Colonial trade and industry. The colonies were part of an Atlantic trading network that linked them with England, Africa, and the West Indies. The pattern of commerce, not too accurately called the Triangular Trade, involved the exchange of products from colonial farms, plantations, fisheries, and forests with England for manufactured goods and the West Indies for slaves, molasses, and sugar. In New England, molasses and sugar were distilled into rum, which was used to buy African slaves. Southern Europe was also a valuable market for colonial foodstuffs.
Colonial industry was closely associated with trade. A significant percentage of Atlantic shipping was on vessels built in the colonies, and shipbuilding stimulated other crafts, such as the sewing of sails, milling of lumber, and manufacturing of naval stores. Mercantile theory encouraged the colonies to provide raw materials for England's industrializing economy; pig iron and coal became important exports. Concurrently, restrictions were placed on finished goods. For example, Parliament, concerned about possible competition from colonial hatters, prohibited the export of hats from one colony to another and limited the number of apprentices in each hatmaker's shop.
The social structure of the colonies. At the bottom of the social ladder were slaves and indentured servants; successful planters in the south and wealthy merchants in the north were the colonial elite. In the Chesapeake area, the signs of prosperity were visible in brick and mortar. The rather modest houses of even the most prosperous farmers of the seventeenth century had given way to spacious mansions in the eighteenth century. South Carolina planters often owned townhouses in Charleston and would probably have gone to someplace like Newport to escape the heat in summer. Both in their lifestyles and social pursuits (such as horse racing), the southern gentry emulated the English country squire.
Large landholders were not confined just to the southern colonies. The descendants of the Dutch patroons and the men who received lands from the English royal governors controlled estates in the middle colonies. Their farms were worked by tenant farmers, who received a share of the crop for their labor.
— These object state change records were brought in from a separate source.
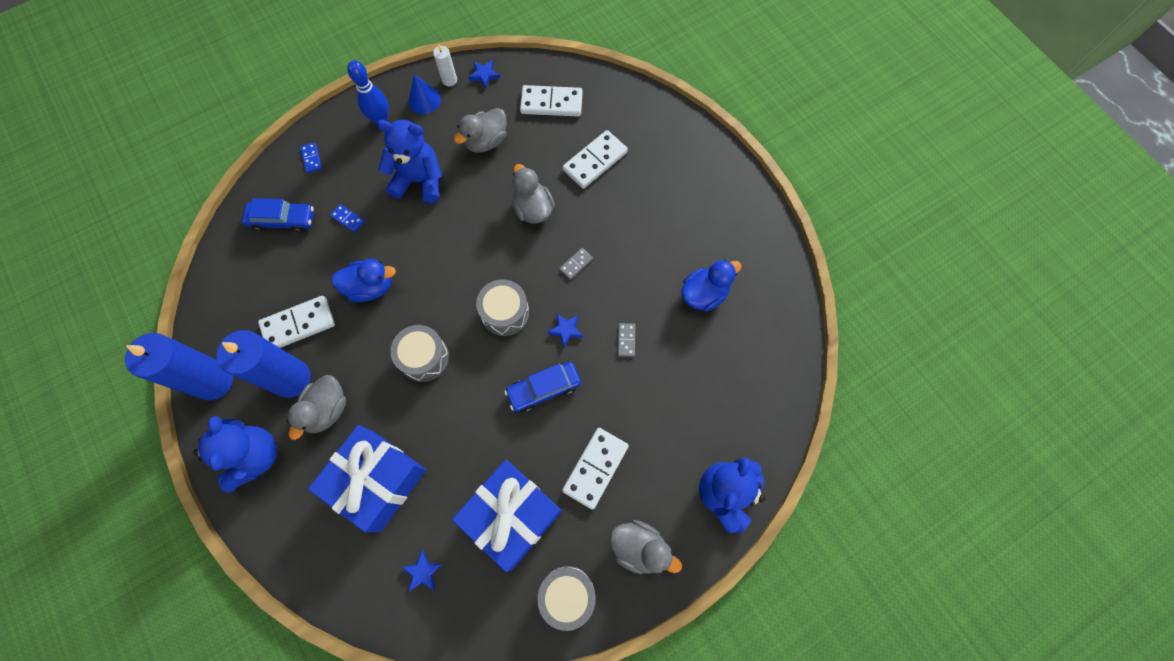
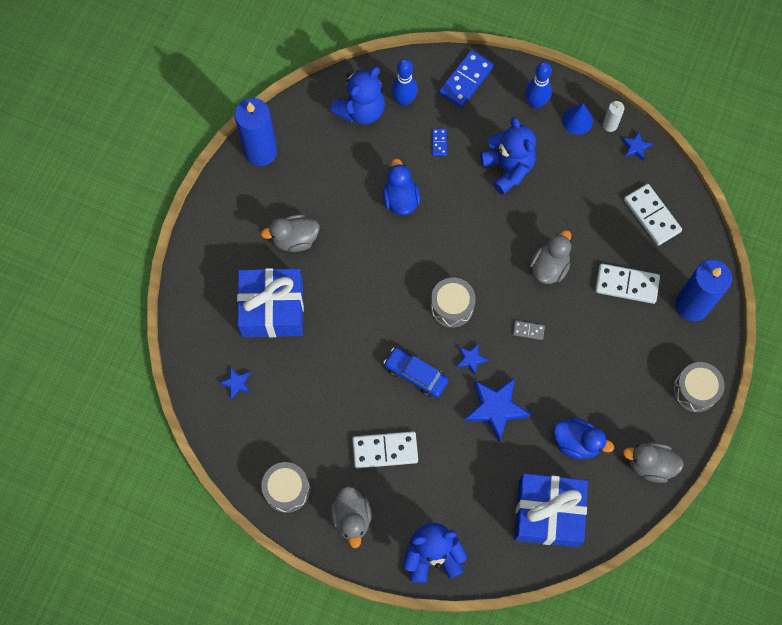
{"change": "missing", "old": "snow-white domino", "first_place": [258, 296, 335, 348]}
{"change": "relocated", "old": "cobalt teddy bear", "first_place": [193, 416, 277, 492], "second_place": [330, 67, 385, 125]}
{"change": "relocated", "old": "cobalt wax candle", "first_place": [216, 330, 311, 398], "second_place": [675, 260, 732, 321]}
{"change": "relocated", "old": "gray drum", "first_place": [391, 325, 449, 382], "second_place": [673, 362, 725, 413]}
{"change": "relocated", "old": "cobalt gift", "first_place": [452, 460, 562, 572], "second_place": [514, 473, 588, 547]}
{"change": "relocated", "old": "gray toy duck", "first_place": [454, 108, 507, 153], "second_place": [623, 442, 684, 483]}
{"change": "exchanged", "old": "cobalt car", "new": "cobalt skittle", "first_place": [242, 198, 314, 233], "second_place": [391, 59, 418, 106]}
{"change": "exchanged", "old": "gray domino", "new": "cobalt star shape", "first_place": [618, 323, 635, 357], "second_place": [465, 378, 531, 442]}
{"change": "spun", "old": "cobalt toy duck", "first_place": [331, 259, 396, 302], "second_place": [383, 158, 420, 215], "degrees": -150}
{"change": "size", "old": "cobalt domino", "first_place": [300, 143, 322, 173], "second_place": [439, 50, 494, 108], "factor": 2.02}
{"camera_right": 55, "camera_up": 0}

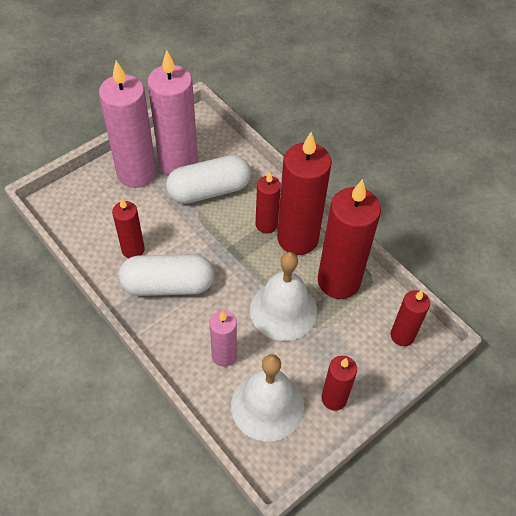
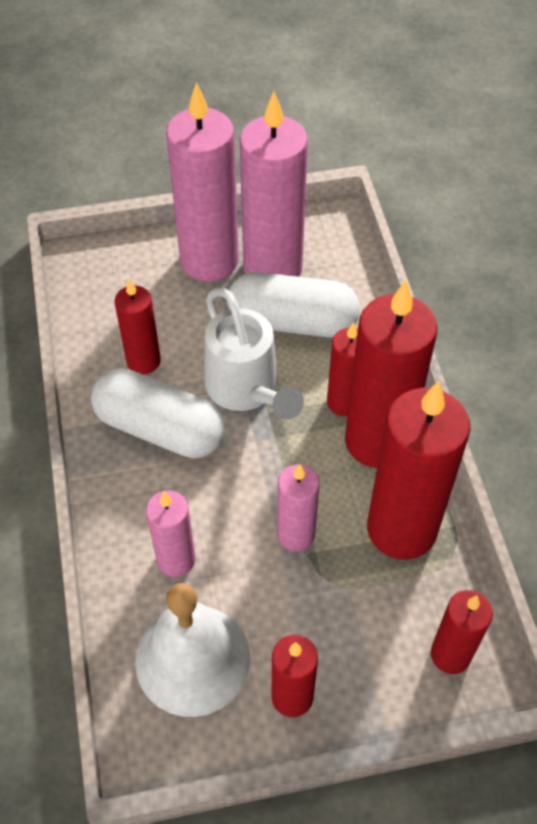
{"change": "appeared", "new": "snow-white sprinkling can", "second_place": [204, 288, 304, 419]}
{"change": "exchanged", "old": "snow-white bell", "new": "rosy wax candle", "first_place": [250, 252, 317, 341], "second_place": [277, 464, 320, 551]}
{"camera_right": 30, "camera_up": 0}

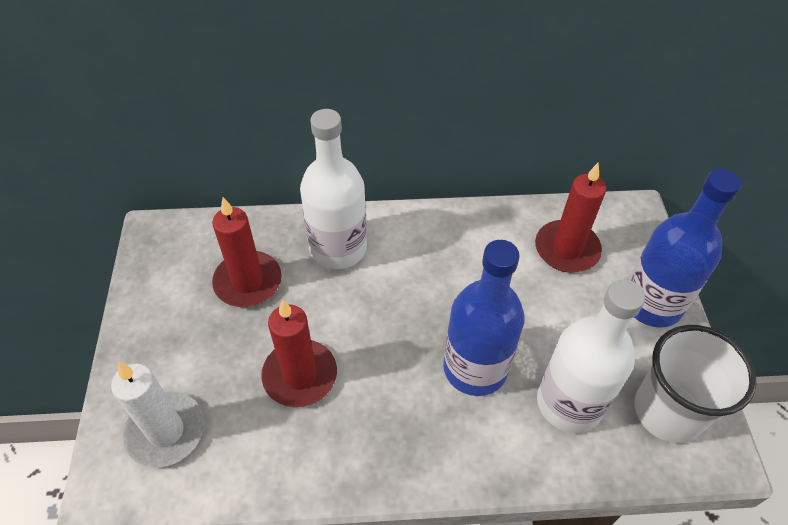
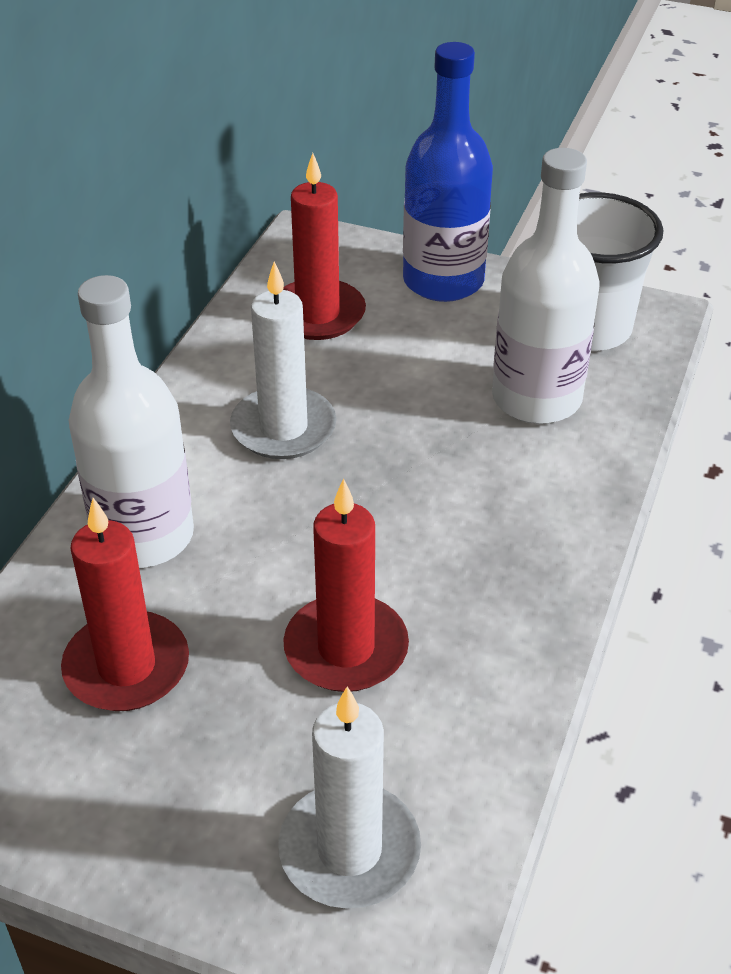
{"change": "missing", "old": "cobalt flask", "first_place": [443, 240, 525, 396]}
{"change": "appeared", "new": "snow-white wax candle", "second_place": [230, 261, 337, 459]}
{"camera_right": -65, "camera_up": -10}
In the northern cities, wealth was increasingly concentrated in the hands of the merchants; below them was the middle class of skilled craftsmen and shopkeepers. Craftsmen learned their trade as apprentices and became journeymen when their term of apprenticeship (as long as seven years) was completed. Even as wage earners, the journeymen often still lived with their former master and ate at his table. Saving enough money to go into business for himself was the dream of every journeyman.
Among the urban poor were the unskilled laborers, stevedores, and crew members of the fishing and whaling fleets. Economic recessions were common in the colonies during the eighteenth century, and they affected workers in the cities most. When the supply of labor outstripped demand, wages fell and the level of unemployment rose.
By and large, women in the colonies assumed traditional roles; they took care of their home and brought up their children. On small farms throughout the colonies and in the backcountry, they also worked the fields and cared for livestock alongside their husbands and children. Urban women, freed from such domestic chores as spinning and candle making (cloth and candles could be purchased in the cities), had somewhat more leisure time, and they might help their husbands in their shop or tavern. Although women gave up their property rights when they married, single women and widows could inherit property under English law. It was not uncommon for a woman to manage her husband's business after his death. Midwifery, which required years of training, was the one profession open to women.